At Sotheby’s, observers were surprised by the top lot of the sale, a large example of George Rodrigue’s signature paintings of blue dogs with yellow eyes, famous for their association with Absolut vodka advertisements in the 1980s. I Hear the Blues, I See the Blues, I Sing the Blues sold for $170,500 to a U.S. collector, far above the $30,000/60,000 estimate, in a battle with a phone bidder in Sweden, according to Jennifer Roth, Sotheby’s senior vice president and specialist in charge of the sale.

That price was followed by the $134,500 paid by a European collector for Passé Fantôme, 1987, an abstract oil by Georges Mathieu (b. 1921), against an estimate of $60,000/80,000. Fish Fry, 1967, a collage by Romare Bearden (1911–88), rounded out the top three, selling within its $60,000/80,000 estimate to a U.S. dealer for $74,500.

Roth told ARTnewsletter that the predominance of material by more established artists “wasn’t necessarily intentional.

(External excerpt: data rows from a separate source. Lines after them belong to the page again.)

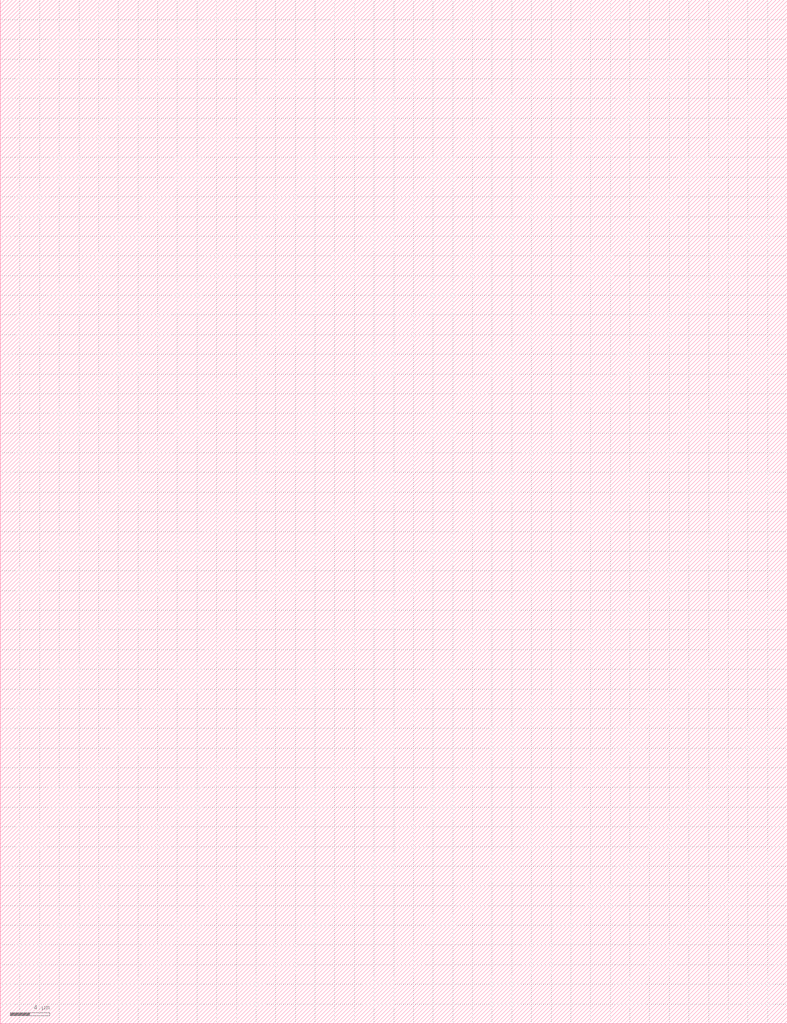
<source format=lef>
# LEF file generated for my_logo
VERSION 5.8 ;
NAMESCASESENSITIVE ON ;
DIVIDERCHAR "/" ;
BUSBITCHARS "[]" ;
UNITS
   DATABASE MICRONS 1000 ;
END UNITS

MACRO my_logo
   CLASS BLOCK ;
   FOREIGN my_logo 0 0 ;
   SIZE 80.000 BY 104.000 ;
   SYMMETRY X Y ;
END my_logo

</source>
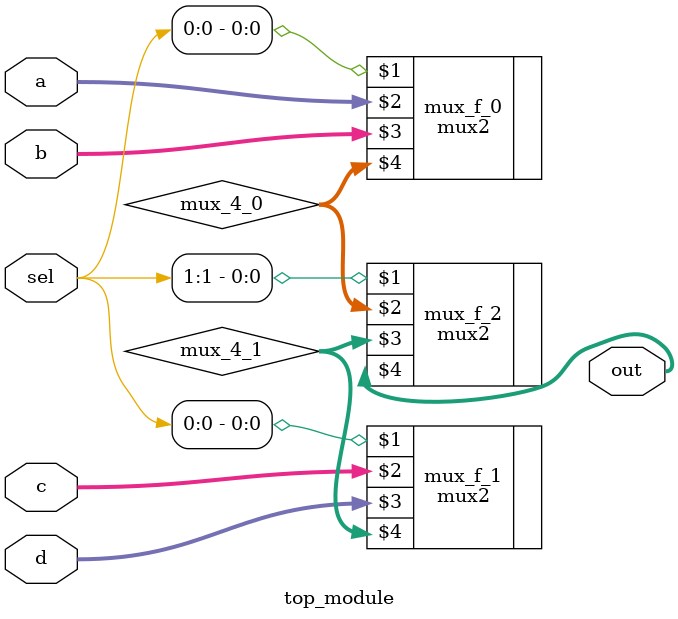
<source format=v>
module top_module (
    input [1:0] sel,
    input [7:0] a,
    input [7:0] b,
    input [7:0] c,
    input [7:0] d,
    output [7:0] out  ); //

    wire [7:0]mux_4_0, mux_4_1;
    mux2 mux_f_0 ( sel[0],    a,    b, mux_4_0 );
    mux2 mux_f_1 ( sel[0],    c,    d, mux_4_1 );
    mux2 mux_f_2 ( sel[1], mux_4_0, mux_4_1,  out );

endmodule

</source>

We were already being conservative with estimates. People who acquired very young contemporary artists in the last few years are leery of selling right now, and probably rightly so.”

Selective Bidding at Sotheby’s

Roth pointed out that while the mix of U.S. and European buyers for the top lots shows that the market is “still very international,” she noted increasingly selective buying amid the continuing economic crisis. “People are not bidding as aggressively as they once were,” she said. “Things not fresh to the market just did not find buyers, even when the estimates were significantly reduced.”

Also among Sotheby’s top lots were The Poet, 1983, a painting by Albert Oehlen depicting Jim Morrison, which sold for $56,250, below the estimate of $60,000/80,000; and two gouaches by Alexander Calder, Marguerites, 1971 (estimate: $20,000/30,000), and Descending Loops, 1970 (estimate: $25,000/35,000), which each sold for $53,125, the former to a European dealer and the latter to a private U.S. collector.

Among the few recently executed works that scored top prices was La vie en rose, la vie en recyclage, 2007, an acrylic and mixed-media painting by Korean-born artist Namhong (b. 1956), which had been exhibited at the 2007 Florence Biennial and which sold here for $62,500, just above the $60,000 high estimate with the buyer’s premium included.

The trend toward works by more established artists was also evident at Christie’s, where Back to Blue, 1998, a large oil on cut-out aluminum by Tom Wesselmann, led the sale, selling for $146,500 on an estimate of $80,000/120,000. The consignor of the work had acquired it directly from the artist, according to Christie’s catalogue.

New-Landscape, 1976, by Yaacov Agam (b. 1928), was the second-highest lot, bringing in $122,500 from a private European collector (estimate: $50,000/70,000).

A set of three large ink, charcoal and graphite drawings by Robert Longo—Study of Dave, 1981–93; Study of Cindy, 1981–93; and Untitled, 1993—sold for $110,500 (estimate: $40,000/60,000) to become the third-highest-selling lot of the sale.

By value, Christie’s auction achieved an 86 percent sell-through rate. Alexandre Carel, head of the sale, called the results “positive,” adding that they were “a reflection of the right amount of lots offered and correct estimates.”

The auction opened with several works by younger artists who have received considerable curatorial and market attention in recent years. These works were given modest estimates, and in general their results were equally modest. Two examples of this trend are a pair of 1997 drawings by Marcel Dzama (b. 1974), which were both estimated at $1,500/2,000: Midnight Special failed to meet the undisclosed reserve and did not sell, and Put Your Makeup on and Fix Your Hair up Pretty just cleared its low estimate, with premium included, to sell for $1,875.

Ludwig II Caresses Marie Antoinette, 1993, an oil on canvas by Elizabeth Peyton (b. 1965)—whose work was the subject of a solo show at the New Museum of Contemporary Art, New York, last fall—sold for $25,000 with premium, well short of the $40,000 low estimate, indicating that the reserve had been lowered prior to the sale.